→ **Activity**: Rewrite the lines from the items below as a Markdown table with the columns Row and Line text. Begin at the line that has "your name, what", stop after the line that has "please call me", number each row, and leave out blank lines.

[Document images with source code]
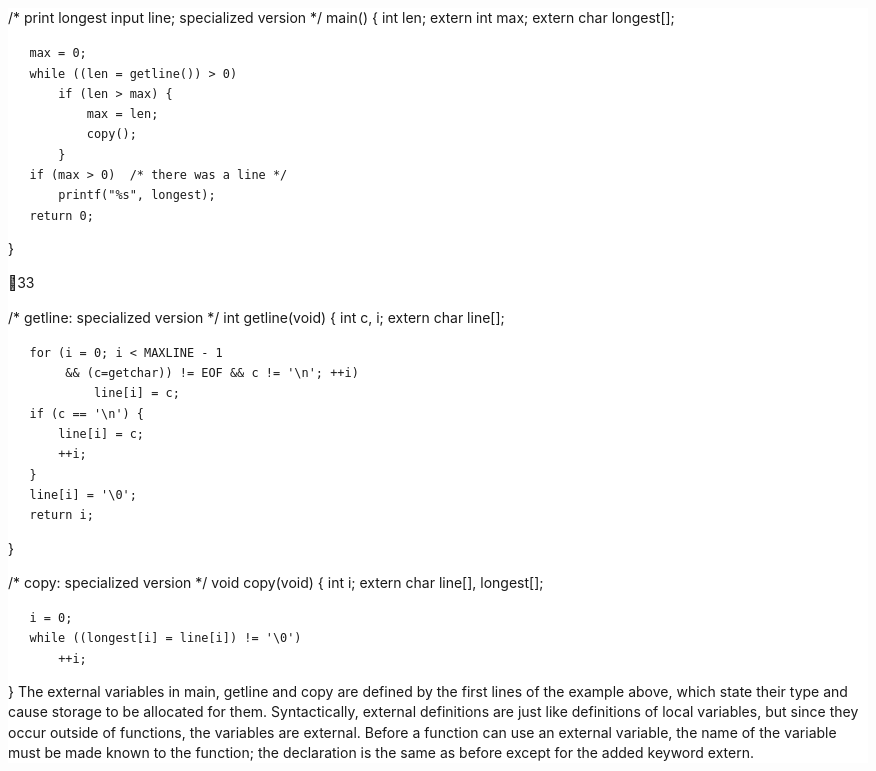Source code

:    /* print longest input line; specialized version */
   main()
   {
       int len;
       extern int max;
       extern char longest[];

       max = 0;
       while ((len = getline()) > 0)
           if (len > max) {
               max = len;
               copy();
           }
       if (max > 0)  /* there was a line */
           printf("%s", longest);
       return 0;
   }









33

   /* getline:  specialized version */
   int getline(void)
   {
       int c, i;
       extern char line[];

       for (i = 0; i < MAXLINE - 1
            && (c=getchar)) != EOF && c != '\n'; ++i)
                line[i] = c;
       if (c == '\n') {
           line[i] = c;
           ++i;
       }
       line[i] = '\0';
       return i;
   }

   /* copy: specialized version */
   void copy(void)
   {
       int i;
       extern char line[], longest[];

       i = 0;
       while ((longest[i] = line[i]) != '\0')
           ++i;
   }
The external variables in main, getline and copy are defined by the first lines of the example
above,  which  state  their  type  and  cause  storage  to  be  allocated  for  them.  Syntactically,
external definitions are just like definitions of local variables, but since they occur outside of
functions, the variables are external. Before a function can use an external variable, the name
of  the  variable  must  be  made  known  to  the  function;  the  declaration  is  the  same  as  before
except for the added keyword extern.
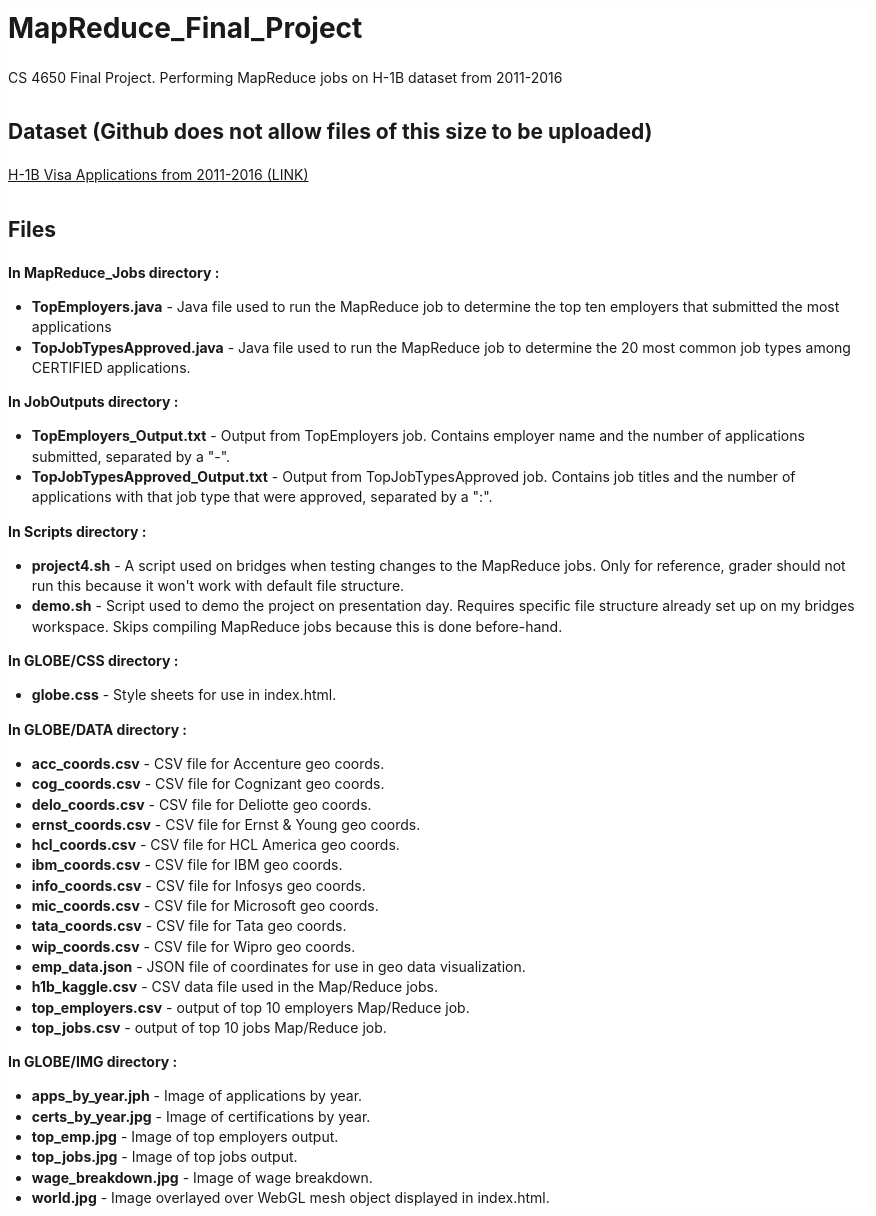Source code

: # MapReduce_Final_Project
CS 4650 Final Project. Performing MapReduce jobs on H-1B dataset from 2011-2016

## Dataset (Github does not allow files of this size to be uploaded)
[H-1B Visa Applications from 2011-2016 (LINK)](https://www.kaggle.com/nsharan/h-1b-visa)

## Files
__In MapReduce_Jobs directory :__
* __TopEmployers.java__ - Java file used to run the MapReduce job to determine the top ten employers that submitted the most applications
* __TopJobTypesApproved.java__ - Java file used to run the MapReduce job to determine the 20 most common job types among CERTIFIED applications.

__In JobOutputs directory :__
* __TopEmployers_Output.txt__ - Output from TopEmployers job. Contains employer name and the number of applications submitted, separated by a "-".
* __TopJobTypesApproved_Output.txt__ - Output from TopJobTypesApproved job. Contains job titles and the number of applications with that job type that were approved, separated by a ":".

__In Scripts directory :__
* __project4.sh__ - A script used on bridges when testing changes to the MapReduce jobs. Only for reference, grader should not run this because it won't work with default file structure.
* __demo.sh__ - Script used to demo the project on presentation day. Requires specific file structure already set up on my bridges workspace. Skips compiling MapReduce jobs because this is done before-hand.

__In GLOBE/CSS directory :__
* __globe.css__ - Style sheets for use in index.html.

__In GLOBE/DATA directory :__
* __acc_coords.csv__ - CSV file for Accenture geo coords.
* __cog_coords.csv__ - CSV file for Cognizant geo coords.
* __delo_coords.csv__ - CSV file for Deliotte geo coords.
* __ernst_coords.csv__ - CSV file for Ernst & Young geo coords.
* __hcl_coords.csv__ - CSV file for HCL America geo coords.
* __ibm_coords.csv__ - CSV file for IBM geo coords.
* __info_coords.csv__ - CSV file for Infosys geo coords.
* __mic_coords.csv__ - CSV file for Microsoft geo coords.
* __tata_coords.csv__ - CSV file for Tata geo coords.
* __wip_coords.csv__ - CSV file for Wipro geo coords.
* __emp_data.json__ - JSON file of coordinates for use in geo data visualization.
* __h1b_kaggle.csv__ - CSV data file used in the Map/Reduce jobs.
* __top_employers.csv__ - output of top 10 employers Map/Reduce job.
* __top_jobs.csv__ - output of top 10 jobs Map/Reduce job.

__In GLOBE/IMG directory :__ 
* __apps_by_year.jph__ - Image of applications by year.
* __certs_by_year.jpg__ - Image of certifications by year.
* __top_emp.jpg__ - Image of top employers output.
* __top_jobs.jpg__ - Image of top jobs output.
* __wage_breakdown.jpg__ - Image of wage breakdown.
* __world.jpg__ - Image overlayed over WebGL mesh object displayed in index.html.
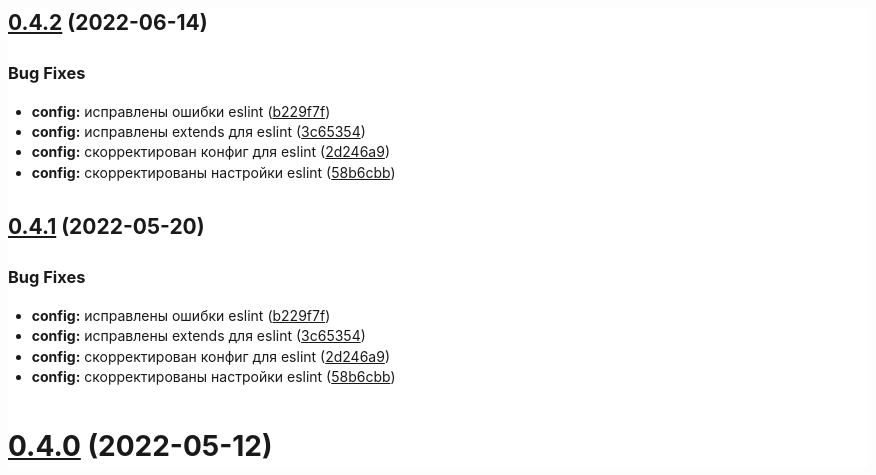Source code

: 



## [0.4.2](https://bitbucket.pcbltools.ru/bitbucket/projects/EDUPOWER/repos/uikit4/browse/packages/ds-tokens-parser/compare/@pcbl-ui-v4/ds-tokens-parser@0.4.0...@pcbl-ui-v4/ds-tokens-parser@0.4.2) (2022-06-14)


### Bug Fixes

* **config:** исправлены ошибки eslint ([b229f7f](https://bitbucket.pcbltools.ru/bitbucket/projects/EDUPOWER/repos/uikit4/browse/packages/ds-tokens-parser/commits/b229f7f34c0452b25703655c84be1880456ebe87))
* **config:** исправлены extends для eslint ([3c65354](https://bitbucket.pcbltools.ru/bitbucket/projects/EDUPOWER/repos/uikit4/browse/packages/ds-tokens-parser/commits/3c65354e6a4cc8f7724ccff2c5e454813f4d289b))
* **config:** скорректирован конфиг для eslint ([2d246a9](https://bitbucket.pcbltools.ru/bitbucket/projects/EDUPOWER/repos/uikit4/browse/packages/ds-tokens-parser/commits/2d246a95fcbad450ffa1a22b61894ed02b121cb6))
* **config:** скорректированы настройки eslint ([58b6cbb](https://bitbucket.pcbltools.ru/bitbucket/projects/EDUPOWER/repos/uikit4/browse/packages/ds-tokens-parser/commits/58b6cbbaf71266f0b9f43084babd708a582003b3))





## [0.4.1](https://bitbucket.pcbltools.ru/bitbucket/projects/EDUPOWER/repos/uikit4/browse/packages/ds-tokens-parser/compare/@pcbl-ui-v4/ds-tokens-parser@0.4.0...@pcbl-ui-v4/ds-tokens-parser@0.4.1) (2022-05-20)


### Bug Fixes

* **config:** исправлены ошибки eslint ([b229f7f](https://bitbucket.pcbltools.ru/bitbucket/projects/EDUPOWER/repos/uikit4/browse/packages/ds-tokens-parser/commits/b229f7f34c0452b25703655c84be1880456ebe87))
* **config:** исправлены extends для eslint ([3c65354](https://bitbucket.pcbltools.ru/bitbucket/projects/EDUPOWER/repos/uikit4/browse/packages/ds-tokens-parser/commits/3c65354e6a4cc8f7724ccff2c5e454813f4d289b))
* **config:** скорректирован конфиг для eslint ([2d246a9](https://bitbucket.pcbltools.ru/bitbucket/projects/EDUPOWER/repos/uikit4/browse/packages/ds-tokens-parser/commits/2d246a95fcbad450ffa1a22b61894ed02b121cb6))
* **config:** скорректированы настройки eslint ([58b6cbb](https://bitbucket.pcbltools.ru/bitbucket/projects/EDUPOWER/repos/uikit4/browse/packages/ds-tokens-parser/commits/58b6cbbaf71266f0b9f43084babd708a582003b3))





# [0.4.0](https://bitbucket.pcbltools.ru/bitbucket/projects/EDUPOWER/repos/uikit4/browse/packages/ds-tokens-parser/compare/@pcbl-ui-v4/ds-tokens-parser@0.3.3...@pcbl-ui-v4/ds-tokens-parser@0.4.0) (2022-05-12)
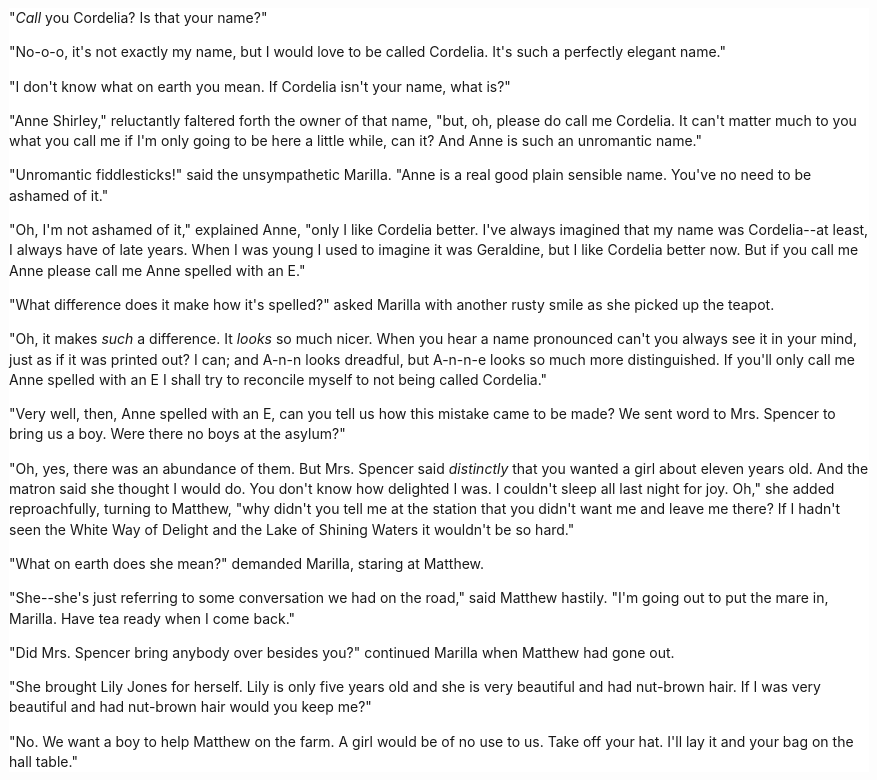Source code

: "_Call_ you Cordelia? Is that your name?"

"No-o-o, it's not exactly my name, but I would love to be called
Cordelia. It's such a perfectly elegant name."

"I don't know what on earth you mean. If Cordelia isn't your name, what
is?"

"Anne Shirley," reluctantly faltered forth the owner of that name, "but,
oh, please do call me Cordelia. It can't matter much to you what you
call me if I'm only going to be here a little while, can it? And Anne is
such an unromantic name."

"Unromantic fiddlesticks!" said the unsympathetic Marilla. "Anne is a
real good plain sensible name. You've no need to be ashamed of it."

"Oh, I'm not ashamed of it," explained Anne, "only I like Cordelia
better. I've always imagined that my name was Cordelia--at least, I
always have of late years. When I was young I used to imagine it was
Geraldine, but I like Cordelia better now. But if you call me Anne
please call me Anne spelled with an E."

"What difference does it make how it's spelled?" asked Marilla with
another rusty smile as she picked up the teapot.

"Oh, it makes _such_ a difference. It _looks_ so much nicer. When you hear
a name pronounced can't you always see it in your mind, just as if it
was printed out? I can; and A-n-n looks dreadful, but A-n-n-e looks so
much more distinguished. If you'll only call me Anne spelled with an E I
shall try to reconcile myself to not being called Cordelia."

"Very well, then, Anne spelled with an E, can you tell us how this
mistake came to be made? We sent word to Mrs. Spencer to bring us a boy.
Were there no boys at the asylum?"

"Oh, yes, there was an abundance of them. But Mrs. Spencer said
_distinctly_ that you wanted a girl about eleven years old. And the
matron said she thought I would do. You don't know how delighted I was.
I couldn't sleep all last night for joy. Oh," she added reproachfully,
turning to Matthew, "why didn't you tell me at the station that you
didn't want me and leave me there? If I hadn't seen the White Way of
Delight and the Lake of Shining Waters it wouldn't be so hard."

"What on earth does she mean?" demanded Marilla, staring at Matthew.

"She--she's just referring to some conversation we had on the road,"
said Matthew hastily. "I'm going out to put the mare in, Marilla. Have
tea ready when I come back."

"Did Mrs. Spencer bring anybody over besides you?" continued Marilla
when Matthew had gone out.

"She brought Lily Jones for herself. Lily is only five years old and she
is very beautiful and had nut-brown hair. If I was very beautiful and
had nut-brown hair would you keep me?"

"No. We want a boy to help Matthew on the farm. A girl would be of
no use to us. Take off your hat. I'll lay it and your bag on the hall
table."
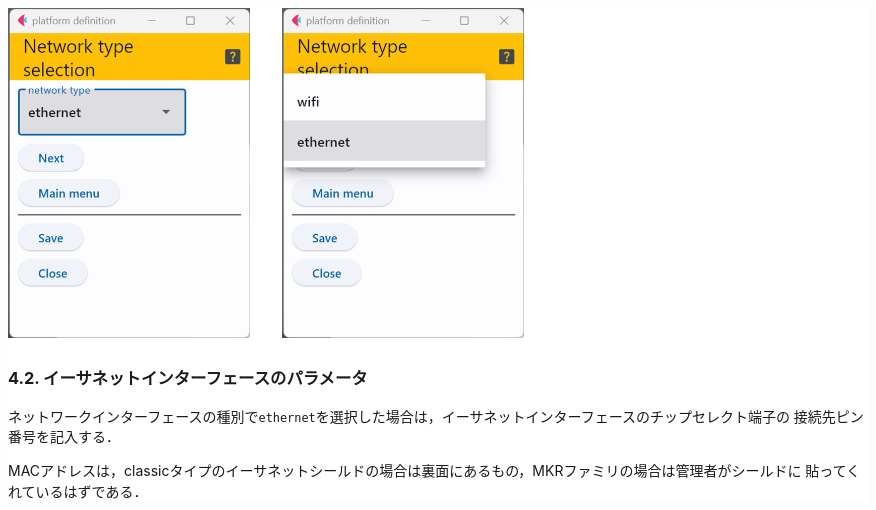 <img src="../images/editConfig3.png" width="60%">
</div>


### 4.2. イーサネットインターフェースのパラメータ
ネットワークインターフェースの種別で``ethernet``を選択した場合は，イーサネットインターフェースのチップセレクト端子の
接続先ピン番号を記入する．

MACアドレスは，classicタイプのイーサネットシールドの場合は裏面にあるもの，MKRファミリの場合は管理者がシールドに
貼ってくれているはずである．

<div style="text-align: center;">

→ **Exercise answer**:
| Row | Line text |
|---|---|
| 1 | "I don't know what on earth you mean. If Cordelia isn't your name, what |
| 2 | is?" |
| 3 | "Anne Shirley," reluctantly faltered forth the owner of that name, "but, |
| 4 | oh, please do call me Cordelia. It can't matter much to you what you |
| 5 | call me if I'm only going to be here a little while, can it? And Anne is |
| 6 | such an unromantic name." |
| 7 | "Unromantic fiddlesticks!" said the unsympathetic Marilla. "Anne is a |
| 8 | real good plain sensible name. You've no need to be ashamed of it." |
| 9 | "Oh, I'm not ashamed of it," explained Anne, "only I like Cordelia |
| 10 | better. I've always imagined that my name was Cordelia--at least, I |
| 11 | always have of late years. When I was young I used to imagine it was |
| 12 | Geraldine, but I like Cordelia better now. But if you call me Anne |
| 13 | please call me Anne spelled with an E." |